What Does It Take to Build a Zero-Emission Hotel?

When real-estate developer Bruce Becker ’85 set out to convert New Haven’s historic, Marcel Breuer-designed Pirelli Building into the boutique Hotel Marcel, he realized that exclusively using renewable sources of energy would make the project more financially sustainable.


Most hotels have gas-fired hot water boilers. They have ranges in their kitchen. They have heating systems that use natural gas. They have generators that use diesel or natural gas. They have shuttles that use gas or diesel.

We just made a decision: there’s cost-effective high-performance options that eliminate all of those things, so we just said, let’s not do any of that. Just by virtue of not having those things, we’re a zero-emission hotel. There’s nothing gets burned within the four walls of this building, so we’re zero emission. Then we make most of the power from the solar panels. We are currently buying some energy from the grid, but we buy that from renewable sources.
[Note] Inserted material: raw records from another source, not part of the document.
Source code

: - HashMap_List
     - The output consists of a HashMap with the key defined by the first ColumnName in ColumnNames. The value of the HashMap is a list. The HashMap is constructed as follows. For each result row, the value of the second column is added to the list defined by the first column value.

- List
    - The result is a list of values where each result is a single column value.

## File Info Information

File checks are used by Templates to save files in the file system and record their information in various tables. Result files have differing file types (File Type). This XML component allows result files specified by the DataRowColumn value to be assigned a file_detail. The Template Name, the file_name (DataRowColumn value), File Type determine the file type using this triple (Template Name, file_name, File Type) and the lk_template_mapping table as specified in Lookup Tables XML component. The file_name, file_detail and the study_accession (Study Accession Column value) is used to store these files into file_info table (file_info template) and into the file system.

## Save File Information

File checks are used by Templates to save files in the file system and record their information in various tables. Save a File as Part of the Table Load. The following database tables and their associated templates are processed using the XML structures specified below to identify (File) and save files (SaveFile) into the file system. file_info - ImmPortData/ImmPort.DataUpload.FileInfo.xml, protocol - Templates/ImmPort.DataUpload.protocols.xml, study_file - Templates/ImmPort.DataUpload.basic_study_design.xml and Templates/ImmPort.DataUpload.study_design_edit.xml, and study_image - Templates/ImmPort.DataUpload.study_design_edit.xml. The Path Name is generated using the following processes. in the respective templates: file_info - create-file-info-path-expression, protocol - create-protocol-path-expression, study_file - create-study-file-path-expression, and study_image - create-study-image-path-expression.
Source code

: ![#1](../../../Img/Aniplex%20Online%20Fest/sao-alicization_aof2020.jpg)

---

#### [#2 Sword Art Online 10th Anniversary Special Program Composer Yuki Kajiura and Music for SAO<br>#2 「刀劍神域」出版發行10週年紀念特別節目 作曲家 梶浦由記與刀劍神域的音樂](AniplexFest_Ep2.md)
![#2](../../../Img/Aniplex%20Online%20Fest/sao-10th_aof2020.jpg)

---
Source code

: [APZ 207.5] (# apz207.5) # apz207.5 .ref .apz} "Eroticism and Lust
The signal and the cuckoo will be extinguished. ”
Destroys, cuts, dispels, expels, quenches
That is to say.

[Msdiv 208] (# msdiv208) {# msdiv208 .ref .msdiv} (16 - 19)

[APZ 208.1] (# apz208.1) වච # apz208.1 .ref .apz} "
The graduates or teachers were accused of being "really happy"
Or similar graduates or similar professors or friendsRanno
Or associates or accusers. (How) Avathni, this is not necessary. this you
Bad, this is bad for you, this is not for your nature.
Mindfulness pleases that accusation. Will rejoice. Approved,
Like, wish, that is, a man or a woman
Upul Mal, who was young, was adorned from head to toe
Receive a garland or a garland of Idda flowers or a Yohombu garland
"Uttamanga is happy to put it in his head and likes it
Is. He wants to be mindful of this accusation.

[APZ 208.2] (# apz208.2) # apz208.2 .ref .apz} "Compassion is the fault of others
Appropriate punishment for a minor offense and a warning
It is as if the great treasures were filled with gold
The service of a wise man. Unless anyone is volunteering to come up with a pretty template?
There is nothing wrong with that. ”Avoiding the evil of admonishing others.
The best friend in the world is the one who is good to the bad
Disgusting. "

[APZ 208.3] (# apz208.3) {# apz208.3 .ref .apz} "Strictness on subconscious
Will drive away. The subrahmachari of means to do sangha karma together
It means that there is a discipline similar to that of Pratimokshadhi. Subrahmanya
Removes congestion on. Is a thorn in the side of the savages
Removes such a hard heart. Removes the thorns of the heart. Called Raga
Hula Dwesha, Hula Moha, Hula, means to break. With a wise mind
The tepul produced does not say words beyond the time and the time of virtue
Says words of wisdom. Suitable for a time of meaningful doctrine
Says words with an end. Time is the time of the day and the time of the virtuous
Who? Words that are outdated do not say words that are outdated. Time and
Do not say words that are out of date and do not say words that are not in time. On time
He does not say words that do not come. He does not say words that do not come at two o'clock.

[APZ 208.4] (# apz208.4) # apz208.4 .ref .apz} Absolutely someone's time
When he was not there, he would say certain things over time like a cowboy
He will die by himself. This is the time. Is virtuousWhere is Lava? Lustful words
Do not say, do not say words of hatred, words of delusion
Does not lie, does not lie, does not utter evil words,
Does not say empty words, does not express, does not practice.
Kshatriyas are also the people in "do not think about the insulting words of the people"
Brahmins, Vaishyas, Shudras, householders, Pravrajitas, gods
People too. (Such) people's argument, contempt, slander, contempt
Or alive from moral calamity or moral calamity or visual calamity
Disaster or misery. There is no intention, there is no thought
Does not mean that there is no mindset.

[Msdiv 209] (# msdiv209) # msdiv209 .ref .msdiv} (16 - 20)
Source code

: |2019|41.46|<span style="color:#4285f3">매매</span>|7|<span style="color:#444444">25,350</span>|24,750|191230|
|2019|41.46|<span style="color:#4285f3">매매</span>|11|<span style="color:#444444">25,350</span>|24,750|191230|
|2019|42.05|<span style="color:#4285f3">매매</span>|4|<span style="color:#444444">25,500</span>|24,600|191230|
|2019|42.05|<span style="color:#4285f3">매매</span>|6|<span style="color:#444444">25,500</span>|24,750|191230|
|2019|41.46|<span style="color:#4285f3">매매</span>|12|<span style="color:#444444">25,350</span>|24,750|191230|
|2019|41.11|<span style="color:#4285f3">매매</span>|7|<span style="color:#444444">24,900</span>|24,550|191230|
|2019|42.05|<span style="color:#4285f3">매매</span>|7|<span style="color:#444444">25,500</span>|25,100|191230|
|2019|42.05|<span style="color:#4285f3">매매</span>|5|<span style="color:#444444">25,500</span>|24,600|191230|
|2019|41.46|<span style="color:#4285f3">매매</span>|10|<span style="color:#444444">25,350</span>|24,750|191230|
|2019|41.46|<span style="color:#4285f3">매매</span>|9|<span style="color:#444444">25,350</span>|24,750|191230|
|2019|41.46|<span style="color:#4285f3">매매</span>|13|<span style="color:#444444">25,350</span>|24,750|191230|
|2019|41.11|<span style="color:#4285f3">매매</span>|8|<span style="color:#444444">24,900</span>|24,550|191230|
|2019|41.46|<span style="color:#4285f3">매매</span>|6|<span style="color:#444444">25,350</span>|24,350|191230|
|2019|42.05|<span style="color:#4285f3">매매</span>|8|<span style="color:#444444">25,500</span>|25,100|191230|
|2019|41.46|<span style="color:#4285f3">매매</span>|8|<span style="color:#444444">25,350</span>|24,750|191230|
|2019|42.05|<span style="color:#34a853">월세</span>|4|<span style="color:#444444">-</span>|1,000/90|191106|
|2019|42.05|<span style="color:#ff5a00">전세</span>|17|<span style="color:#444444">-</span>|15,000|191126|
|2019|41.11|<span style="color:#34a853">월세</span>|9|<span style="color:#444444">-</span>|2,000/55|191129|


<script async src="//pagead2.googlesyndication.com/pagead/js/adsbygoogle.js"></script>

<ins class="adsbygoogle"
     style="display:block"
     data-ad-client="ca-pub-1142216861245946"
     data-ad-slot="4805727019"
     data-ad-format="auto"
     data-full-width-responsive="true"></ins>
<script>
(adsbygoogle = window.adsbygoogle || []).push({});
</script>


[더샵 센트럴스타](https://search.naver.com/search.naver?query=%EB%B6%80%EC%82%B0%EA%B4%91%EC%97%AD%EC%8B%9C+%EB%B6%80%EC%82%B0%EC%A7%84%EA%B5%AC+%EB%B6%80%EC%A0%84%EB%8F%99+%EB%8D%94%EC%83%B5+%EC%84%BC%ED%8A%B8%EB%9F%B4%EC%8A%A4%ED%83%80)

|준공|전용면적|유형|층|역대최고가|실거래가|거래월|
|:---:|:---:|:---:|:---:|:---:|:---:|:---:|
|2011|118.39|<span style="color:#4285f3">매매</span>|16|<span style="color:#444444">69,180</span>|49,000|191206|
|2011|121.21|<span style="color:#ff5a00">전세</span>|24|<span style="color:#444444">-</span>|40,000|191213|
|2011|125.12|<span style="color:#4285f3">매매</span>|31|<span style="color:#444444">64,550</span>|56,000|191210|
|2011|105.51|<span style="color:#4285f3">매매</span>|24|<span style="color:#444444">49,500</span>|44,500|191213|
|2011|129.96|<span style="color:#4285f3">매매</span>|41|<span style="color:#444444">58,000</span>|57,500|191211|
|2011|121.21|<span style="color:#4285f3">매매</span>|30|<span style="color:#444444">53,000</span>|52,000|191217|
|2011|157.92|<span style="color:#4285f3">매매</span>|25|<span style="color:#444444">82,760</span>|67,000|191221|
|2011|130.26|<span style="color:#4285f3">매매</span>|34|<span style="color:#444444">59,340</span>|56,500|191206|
We do have a plan to add more solar panels so that we’ll be entirely self-sufficient.

It actually costs less to take this approach. Because of the new incentives with the IRA [Inflation Reduction Act], we have a 30% tax credit on all of the solar panels and batteries. We have also a grant from the local utility, United Illuminating, and we also have CPACE financing—Commercial Property Assessed Clean Energy financing. As a result of doing all these things and tapping into the incentives, we were able to invest $3 million less than we would’ve had to raise for a conventional project. I’ll go back to my days at the School of Management, being able to analyze that early on and realize this is actually the cheaper way to go.

A typical hotel in New England spends $15.50 per occupied room night on energy. We spend only about $5. So there’s an additional $10 a night that we could then use for other things—to compensate our staff better, to create a nicer environment here, to pay off our financing sooner. Asset value is a lot more because we don’t have that larger energy bill to pay every year. We capitalize that and it makes the building worth millions of dollars more than it otherwise would be. As times change, there needs to be new solutions.

I actually find it very creative. As much effort has gone into the design of the financing and the energy systems as the physical design of the restoration of this interesting architectural landmark.